In any case, it turns out that students much prefer blocks, and particularly enjoy "Make a Box" and other 3D problems. Such positive attitudes are helpful!

## History of Algebra Manipulatives

The first use of manipulatives to illustrate algebraic ideas was by math educator Zoltan Dienes, who used base ten blocks. Using the "rod" (10) as x, and the "flat" (100) as x^2, he showed how to use base ten blocks to illustrate the distributive law. For example, (x+5)(x+2)=x^2+7x+10 can be seen by making a 12 by 15 rectangle, and seeing that its area is 100+7·10+10. The idea was powerful, and launched the idea of algebra manipulatives, but this model falls short when trying to factor: x^2+7x+10, represented by 100+7·10+10 can be arranged into one of two rectangles: 12 by 15, or 10 by 18. The first one is the correct factoring (x+2)(x+5), but the second is not: x(x+8) does not equal x^2+7x+10.

Mary Laycock improved on Dienes' model, by using multi-base blocks. Instead of just working with base 10 blocks, a trinomial factoring had to work in all bases. In other words, the same layout should work whether x=3, 5, 6, or 10. She also introduced the "upstairs" representation of minus, which made it possible to represent a product involving minus like (x-1)(x+1) in a geometrically correct way.

Peter Rasmussen used base ten tiles, plus 5-, 25-, and 50-tiles for convenience. More importantly, he created the non-commensurable x, which solved the problem of false factorings encountered when using arithmetic blocks for variables. He also laid out multiplications in a tray that was a precursor to the corner piece. His MathTiles were placed along the tray's frame in such a way that the student saw them edge-on, thereby suggesting the one-dimensionality of linear measurements of the dimensions of the two-dimensional rectangles inside the tray. His model of minus combined Laycock's upstairs method with a color scheme. The tiles were only painted on one side, so that if a tile is turned over to its unpainted side, it is considered negative. (Number tiles, x-tiles, and x^2-tiles each had their own color.)

The Algebra Tiles were based on Rasmussen's ground-breaking model, without the upstairs representation of minus. Unfortunately, they dropped the multiplication tray. Fortunately, they did keep the non-commensurable x.

The Lab Gear was based on Rasmussen's and Laycock's models, keeping the non-commensurable x, and adding a non-commensurable y, and blocks for 5x, 5y, and 25, for convenience. (Blocks for 10, 100, and 1000 can be readily added to the Lab Gear by using base 10 blocks, which could be quite useful in younger grades.) The corner piece extends the uses of the tray for multiplication into the third dimension, and 3D multiplication is supported by x^3, x^2y, xy^2, and y^3 blocks. The minus model is extended beyond the upstairs model by the use of the workmat, with its minus area. The workmat is an environment for working with polynomials involving minus signs, as well as for equation solving and inequalities.

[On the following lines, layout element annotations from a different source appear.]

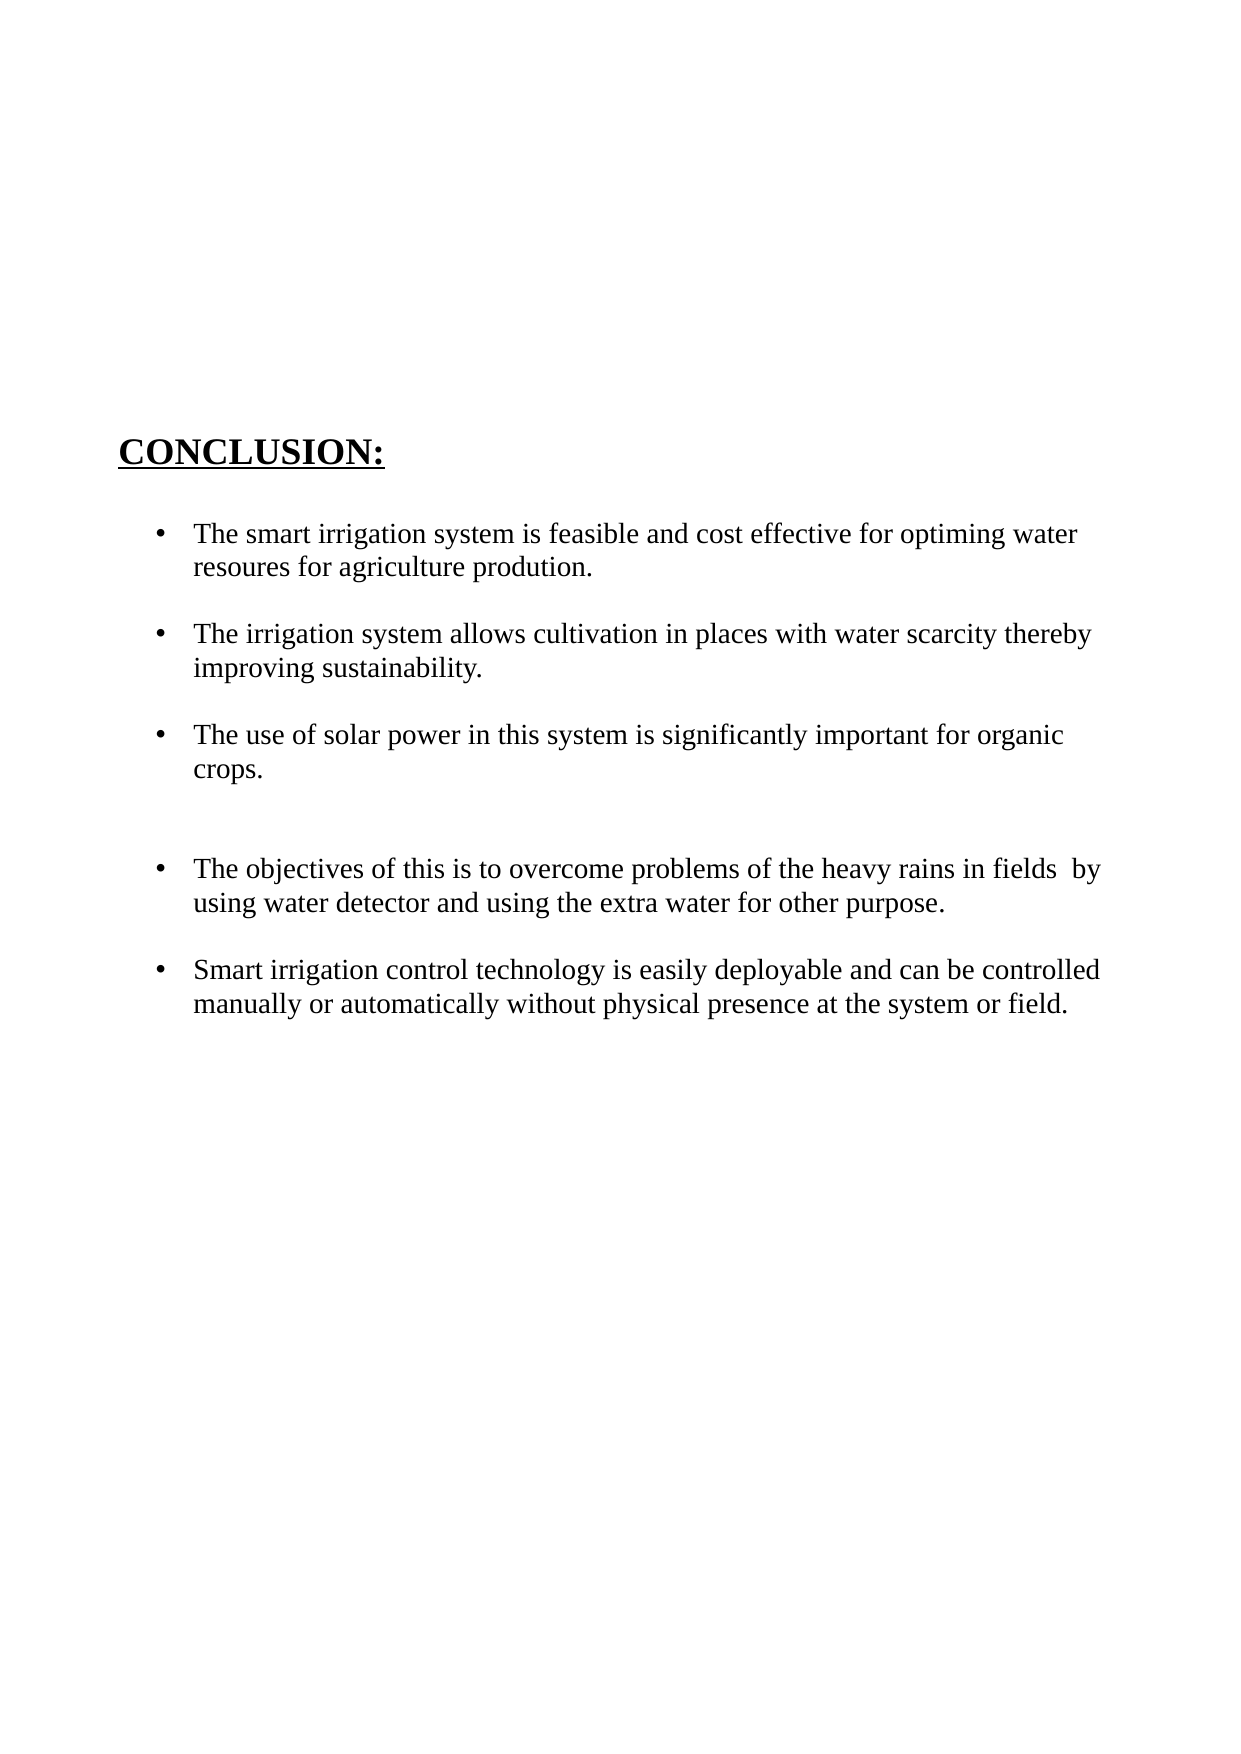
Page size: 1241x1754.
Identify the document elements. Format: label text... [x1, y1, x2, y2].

list The use of solar power in this system is significantly important for organic crops. [156, 717, 1122, 784]
text CONCLUSION: [118, 429, 1122, 473]
list The irrigation system allows cultivation in places with water scarcity thereby improving sustainability. [156, 617, 1122, 684]
list The smart irrigation system is feasible and cost effective for optiming water resoures for agriculture prodution. [156, 516, 1122, 583]
list Smart irrigation control technology is easily deployable and can be controlled manually or automatically without physical presence at the system or field.­ [156, 952, 1122, 1019]
list The objectives of this is to overcome problems of the heavy rains in fields by using water detector and using the extra water for other purpose. [156, 852, 1122, 919]
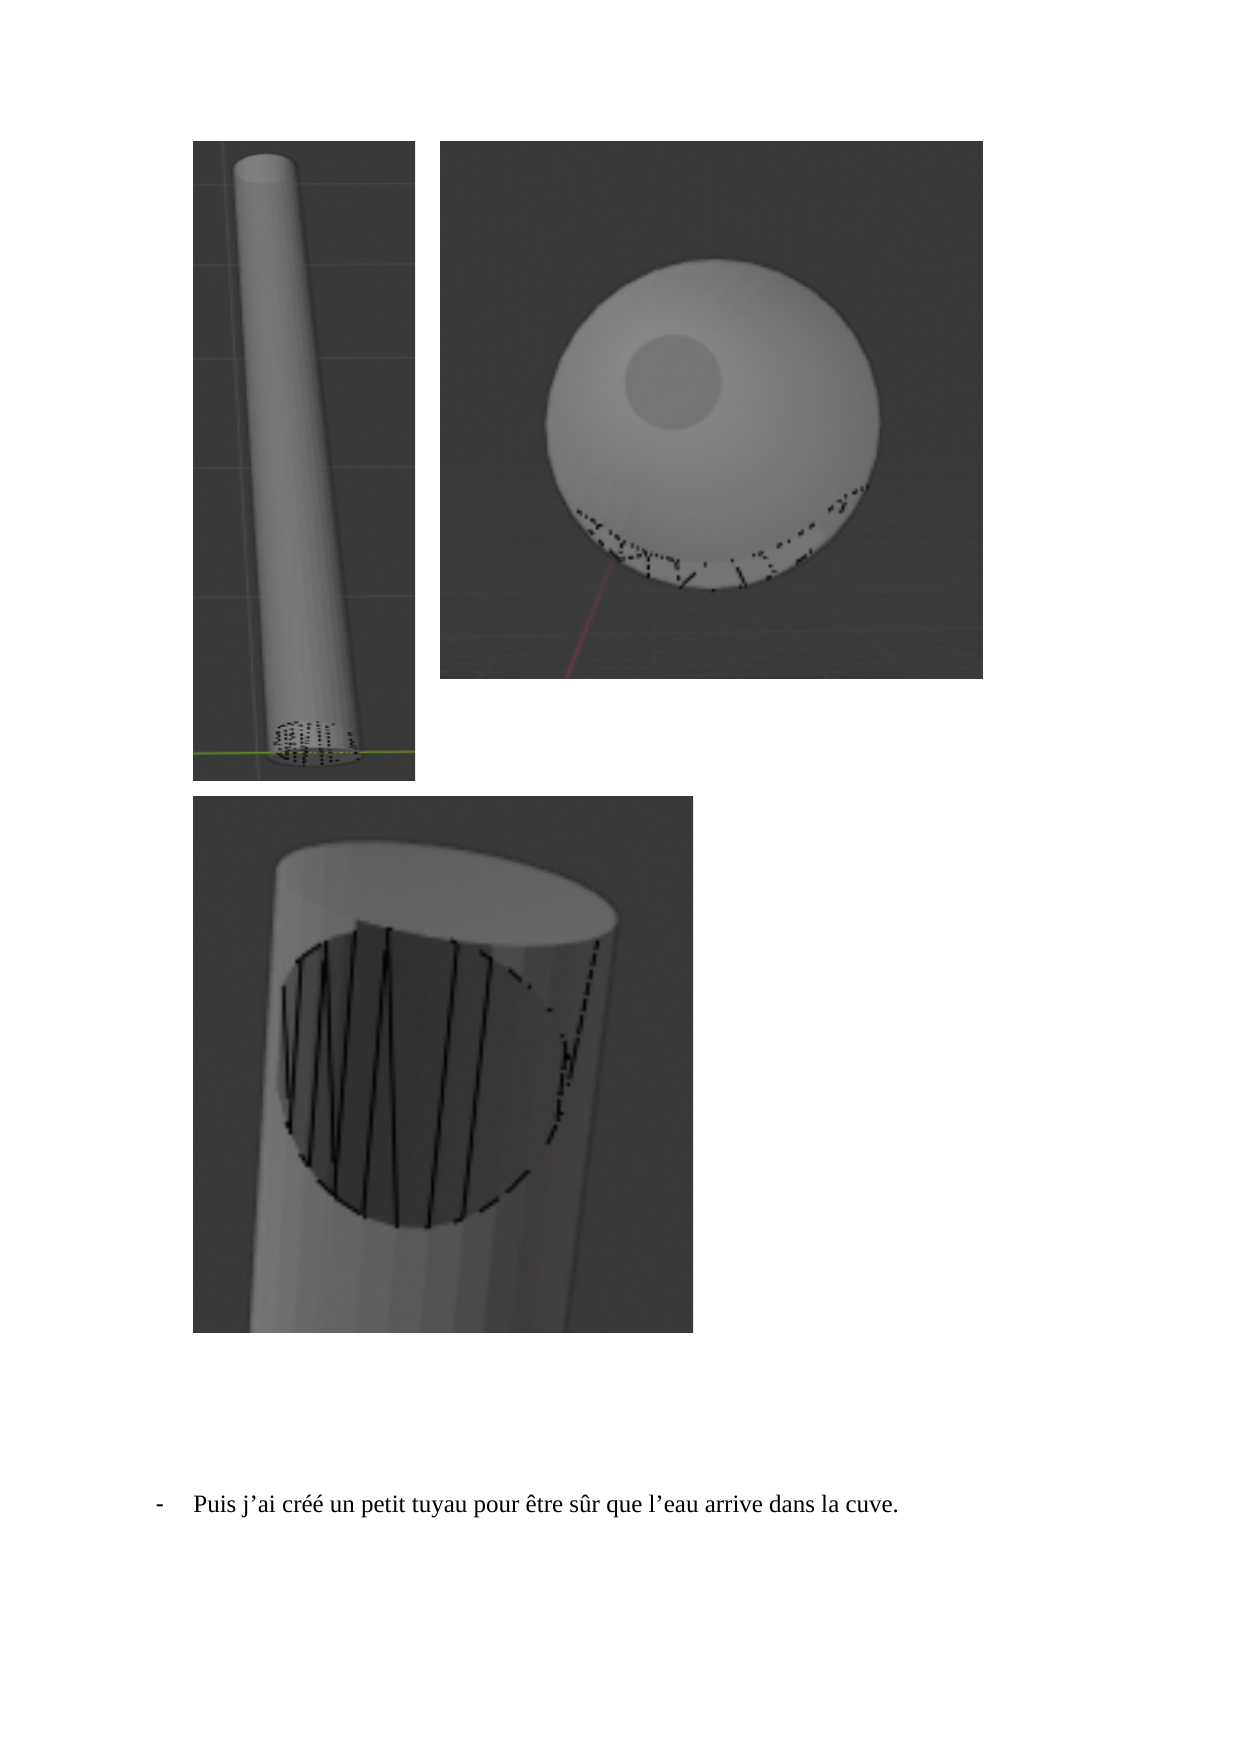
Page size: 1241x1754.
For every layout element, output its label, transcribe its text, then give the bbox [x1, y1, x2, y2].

picture [193, 796, 694, 1333]
picture [440, 141, 983, 679]
picture [193, 141, 415, 781]
list Puis j’ai créé un petit tuyau pour être sûr que l’eau arrive dans la cuve. [156, 1485, 1122, 1519]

Algeblocks are based on the Lab Gear, including the x and y variables, and variations on the workmat. However, the 5, 25, 5x, 5y, are missing. The corner piece is replaced by the problematic quadrant mat, and the upstairs representation of minus is abandoned.

Finally, the Algebra Models combine ingredients from all these sources: tiles rather than blocks, x and y variables, minus indicated by color, the Work Tray instead of the corner piece, a 5 tile, but no 25, 5x, or 5y. And of course, no 3D blocks.